Italian Air Force general

Fernando Silvestri (Rome, 1 October 1896 - 27 February 1959) was an Italian Air Force general during World War II.

==Biography==

He was born in Rome on 1 October 1896, and in January 1915 he volunteered to join the Royal Italian Army, assigned to the 13th Field Artillery Regiment as an officer cadet. He was promoted to second lieutenant in the following June, shortly after Italy's entry into the First World War, and was assigned to the 23rd Field Artillery Regiment. On the same year, after attending the heavy artillery course at the Application School of Turin, he was sent to the front with the 1st Heavy Field Artillery Regiment until November 1916, when he became navigator cadet in the 45th Airplane Squadron, flying aboard Farman 14 and Savoia-Pomilio SP.2 aircraft. After obtaining an aircraft navigator's license and a promotion to lieutenant he participated in numerous reconnaissance flights, until in July 1917 his aircraft was shot down in an air battle near Solkan and he was wounded. For his behaviour during this action he was awarded the Silver Medal of Military Valor. After recovering he returned to service at the Aviation Depot in Turin, but a few days later he was sent to Tripolitania, where he arrived on October 28, 1917, to serve at the 12th Caproni Squadron based in Tripoli; he was awarded two War Merit Crosses for his role during the Senussi campaign.

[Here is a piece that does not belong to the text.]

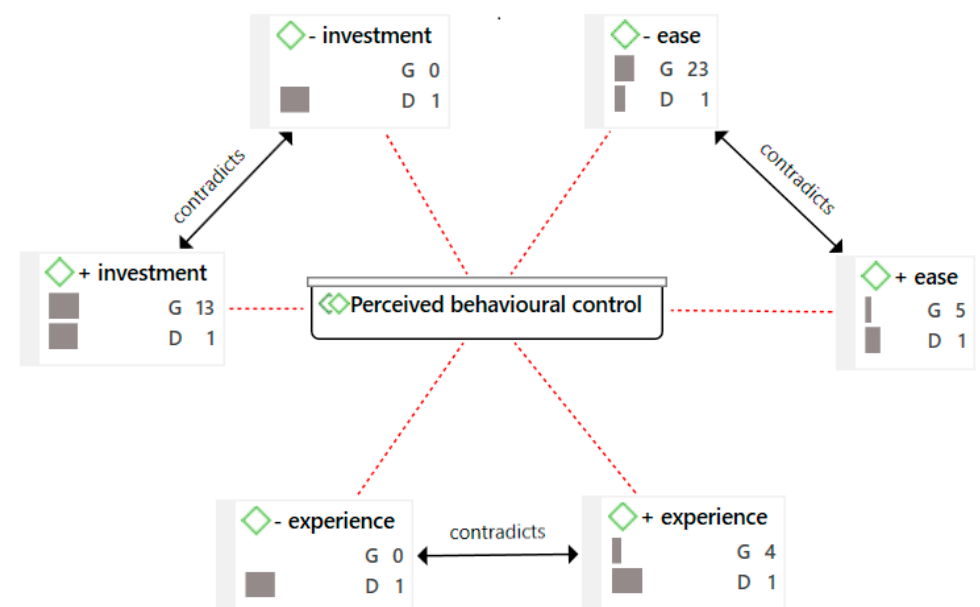
Figure 4. Participants perceived behavioural control (source: original).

In April 1922 he was formally transferred to the Army Air Service, assigned to the 3rd Airplane Group, and in October 1923 he was transferred to the newly established Regia Aeronautica with the rank of lieutenant. In May 1924 he assumed command of the 20th Reconnaissance Wing, and in April 1925 he was promoted to squadron commander (rank transformed into that of captain after the internal reorganization of the Regia Aeronautica). In December of the same year he was awarded the Knight's Cross of the Order of the Crown of Italy, and in the same month he married Miss Carolina Pezzi, sister of his comrades and friends Mario Pezzi and Enrico Pezzi. In June 1926 he obtained the pilot license for Ansaldo A.300 aircraft, and in the following October he assumed command of the 3rd Territorial Air Zone (ZAT), which he maintained until February 1928. On that date was assigned to the General Staff Office of the Regia Aeronautica, but in May 1930 he resumed command of the 20th Wing with the rank of major, being promoted to lieutenant colonel in March 1932.

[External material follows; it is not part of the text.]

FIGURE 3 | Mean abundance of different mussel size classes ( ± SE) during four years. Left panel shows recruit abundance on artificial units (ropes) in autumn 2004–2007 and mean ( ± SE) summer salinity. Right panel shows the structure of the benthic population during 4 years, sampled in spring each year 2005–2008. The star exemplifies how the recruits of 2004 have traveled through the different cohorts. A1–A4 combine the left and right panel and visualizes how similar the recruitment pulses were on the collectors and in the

In May 1934 he assumed command of the Cerveteri Aerial Observation School, while also holding the position of flight instructor and teacher of Air Military Art. In February 1936 he was promoted to colonel, taking over the East Sector Command of the Air Force of Libya in August. In 1939 he was promoted to air brigadier general (air commodore). He participated in the early military operations following Italy's entry into World War II, on 10 June 1940; following the reorganization of the Italian forces, the Air Force of Libya was renamed 5th Air Fleet on 15 July 1940. In February 1941 he became Chief of Staff of the 5th Air Fleet (replacing General Egisto Perino), a post he kept until February 1942 when, after promoted to Air Division General (air vice marshal), he returned to Italy and was assigned to the General Staff of the Regia Aeronautica. During his period there he was among the promoters of "Operation S", a planned demonstrative bombing raid on New York which would be carried out by a single bomber (initially the Piaggio P.23R, later replaced by a CANT Z.511 and then by a Savoia-Marchetti SM.95), which however was never carried out due to the worsening of the Italian war situation.

In 1946 he was promoted to Air Fleet General (air marshal), and in July 1948 became Inspector of the Air Force and Commander-General of the Territorial Air Defense. In February 1951 he was appointed Secretary-General of the Air Force, a post he held until April 30, 1955, when he was discharged for having reached the age limit. He was then appointed President of the Technical Commission for the construction of the new Fiumicino airport, but he committed suicide on November 29, 1959. His father had committed suicide at the same age.